** Opening Source information block **
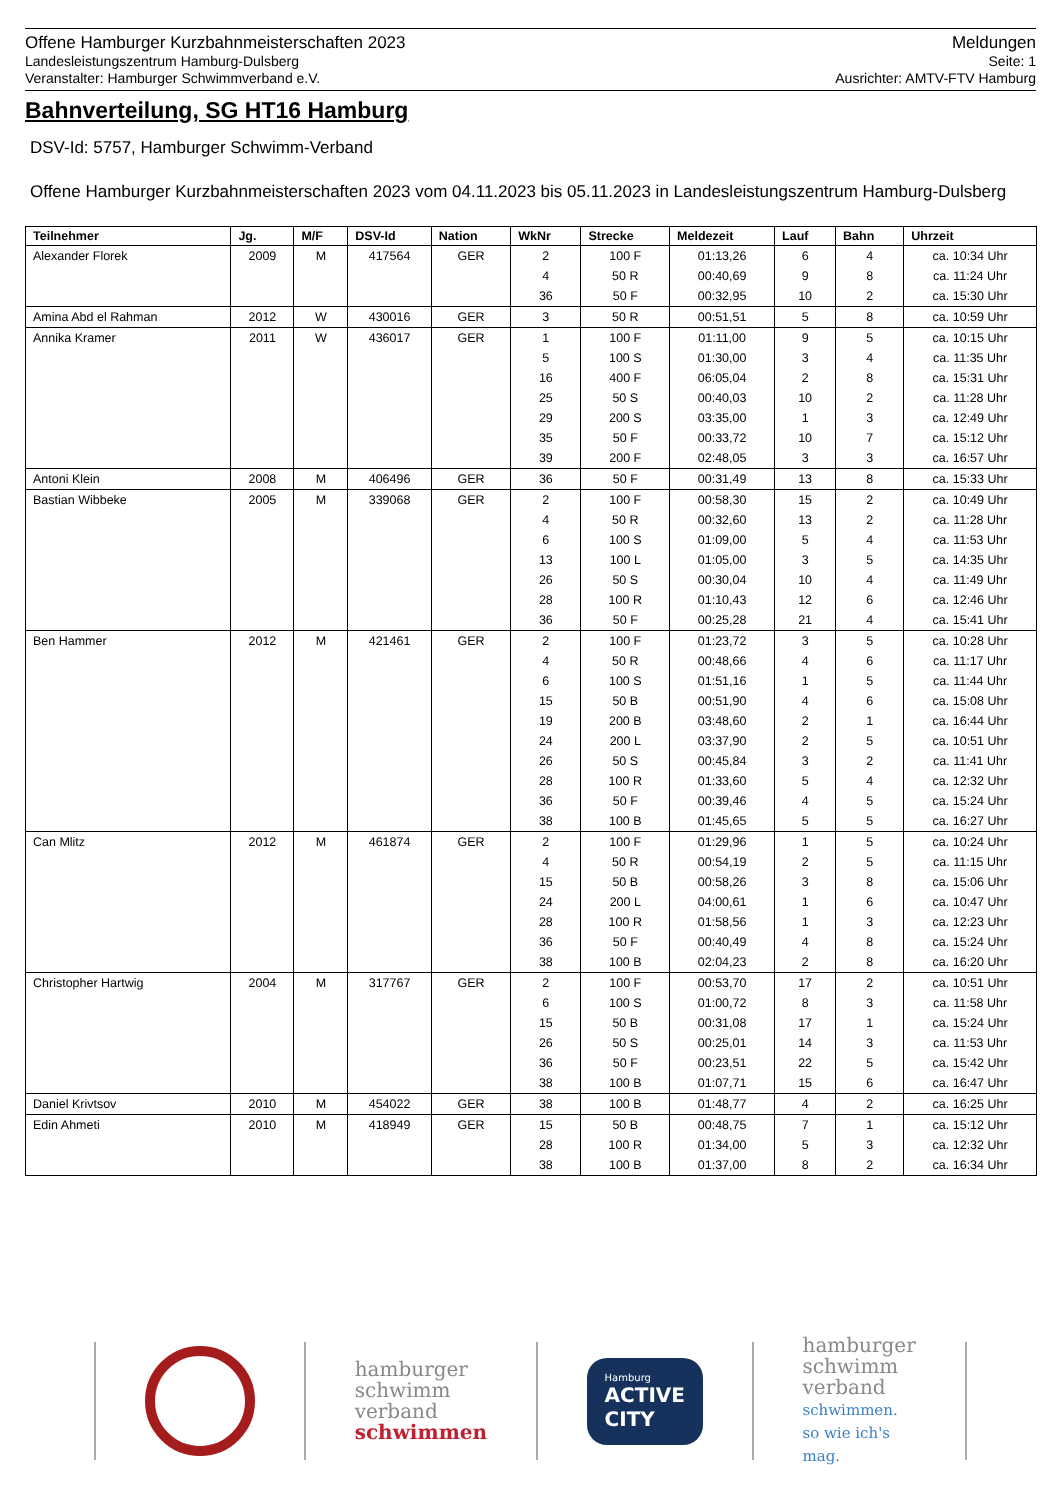Offene Hamburger Kurzbahnmeisterschaften 2023
Landesleistungszentrum Hamburg-Dulsberg
Veranstalter: Hamburger Schwimmverband e.V.
Meldungen
Seite: 1
Ausrichter: AMTV-FTV Hamburg
Bahnverteilung, SG HT16 Hamburg
DSV-Id: 5757, Hamburger Schwimm-Verband
Offene Hamburger Kurzbahnmeisterschaften 2023 vom 04.11.2023 bis 05.11.2023 in Landesleistungszentrum Hamburg-Dulsberg
| Teilnehmer | Jg. | M/F | DSV-Id | Nation | WkNr | Strecke | Meldezeit | Lauf | Bahn | Uhrzeit |
| --- | --- | --- | --- | --- | --- | --- | --- | --- | --- | --- |
| Alexander Florek | 2009 | M | 417564 | GER | 2 | 100 F | 01:13,26 | 6 | 4 | ca. 10:34 Uhr |
| | | | | | 4 | 50 R | 00:40,69 | 9 | 8 | ca. 11:24 Uhr |
| | | | | | 36 | 50 F | 00:32,95 | 10 | 2 | ca. 15:30 Uhr |
| Amina Abd el Rahman | 2012 | W | 430016 | GER | 3 | 50 R | 00:51,51 | 5 | 8 | ca. 10:59 Uhr |
| Annika Kramer | 2011 | W | 436017 | GER | 1 | 100 F | 01:11,00 | 9 | 5 | ca. 10:15 Uhr |
| | | | | | 5 | 100 S | 01:30,00 | 3 | 4 | ca. 11:35 Uhr |
| | | | | | 16 | 400 F | 06:05,04 | 2 | 8 | ca. 15:31 Uhr |
| | | | | | 25 | 50 S | 00:40,03 | 10 | 2 | ca. 11:28 Uhr |
| | | | | | 29 | 200 S | 03:35,00 | 1 | 3 | ca. 12:49 Uhr |
| | | | | | 35 | 50 F | 00:33,72 | 10 | 7 | ca. 15:12 Uhr |
| | | | | | 39 | 200 F | 02:48,05 | 3 | 3 | ca. 16:57 Uhr |
| Antoni Klein | 2008 | M | 406496 | GER | 36 | 50 F | 00:31,49 | 13 | 8 | ca. 15:33 Uhr |
| Bastian Wibbeke | 2005 | M | 339068 | GER | 2 | 100 F | 00:58,30 | 15 | 2 | ca. 10:49 Uhr |
| | | | | | 4 | 50 R | 00:32,60 | 13 | 2 | ca. 11:28 Uhr |
| | | | | | 6 | 100 S | 01:09,00 | 5 | 4 | ca. 11:53 Uhr |
| | | | | | 13 | 100 L | 01:05,00 | 3 | 5 | ca. 14:35 Uhr |
| | | | | | 26 | 50 S | 00:30,04 | 10 | 4 | ca. 11:49 Uhr |
| | | | | | 28 | 100 R | 01:10,43 | 12 | 6 | ca. 12:46 Uhr |
| | | | | | 36 | 50 F | 00:25,28 | 21 | 4 | ca. 15:41 Uhr |
| Ben Hammer | 2012 | M | 421461 | GER | 2 | 100 F | 01:23,72 | 3 | 5 | ca. 10:28 Uhr |
| | | | | | 4 | 50 R | 00:48,66 | 4 | 6 | ca. 11:17 Uhr |
| | | | | | 6 | 100 S | 01:51,16 | 1 | 5 | ca. 11:44 Uhr |
| | | | | | 15 | 50 B | 00:51,90 | 4 | 6 | ca. 15:08 Uhr |
| | | | | | 19 | 200 B | 03:48,60 | 2 | 1 | ca. 16:44 Uhr |
| | | | | | 24 | 200 L | 03:37,90 | 2 | 5 | ca. 10:51 Uhr |
| | | | | | 26 | 50 S | 00:45,84 | 3 | 2 | ca. 11:41 Uhr |
| | | | | | 28 | 100 R | 01:33,60 | 5 | 4 | ca. 12:32 Uhr |
| | | | | | 36 | 50 F | 00:39,46 | 4 | 5 | ca. 15:24 Uhr |
| | | | | | 38 | 100 B | 01:45,65 | 5 | 5 | ca. 16:27 Uhr |
| Can Mlitz | 2012 | M | 461874 | GER | 2 | 100 F | 01:29,96 | 1 | 5 | ca. 10:24 Uhr |
| | | | | | 4 | 50 R | 00:54,19 | 2 | 5 | ca. 11:15 Uhr |
| | | | | | 15 | 50 B | 00:58,26 | 3 | 8 | ca. 15:06 Uhr |
| | | | | | 24 | 200 L | 04:00,61 | 1 | 6 | ca. 10:47 Uhr |
| | | | | | 28 | 100 R | 01:58,56 | 1 | 3 | ca. 12:23 Uhr |
| | | | | | 36 | 50 F | 00:40,49 | 4 | 8 | ca. 15:24 Uhr |
| | | | | | 38 | 100 B | 02:04,23 | 2 | 8 | ca. 16:20 Uhr |
| Christopher Hartwig | 2004 | M | 317767 | GER | 2 | 100 F | 00:53,70 | 17 | 2 | ca. 10:51 Uhr |
| | | | | | 6 | 100 S | 01:00,72 | 8 | 3 | ca. 11:58 Uhr |
| | | | | | 15 | 50 B | 00:31,08 | 17 | 1 | ca. 15:24 Uhr |
| | | | | | 26 | 50 S | 00:25,01 | 14 | 3 | ca. 11:53 Uhr |
| | | | | | 36 | 50 F | 00:23,51 | 22 | 5 | ca. 15:42 Uhr |
| | | | | | 38 | 100 B | 01:07,71 | 15 | 6 | ca. 16:47 Uhr |
| Daniel Krivtsov | 2010 | M | 454022 | GER | 38 | 100 B | 01:48,77 | 4 | 2 | ca. 16:25 Uhr |
| Edin Ahmeti | 2010 | M | 418949 | GER | 15 | 50 B | 00:48,75 | 7 | 1 | ca. 15:12 Uhr |
| | | | | | 28 | 100 R | 01:34,00 | 5 | 3 | ca. 12:32 Uhr |
| | | | | | 38 | 100 B | 01:37,00 | 8 | 2 | ca. 16:34 Uhr |
hamburger
schwimm
verband
schwimmen
Hamburg
ACTIVE
CITY
hamburger
schwimm
verband
schwimmen.
so wie ich's
mag.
** Closing Source information block **
- What you need to do:
How many lines of the records contain "Landesleistungszentrum"? Answer with the number only.

- Result below:
2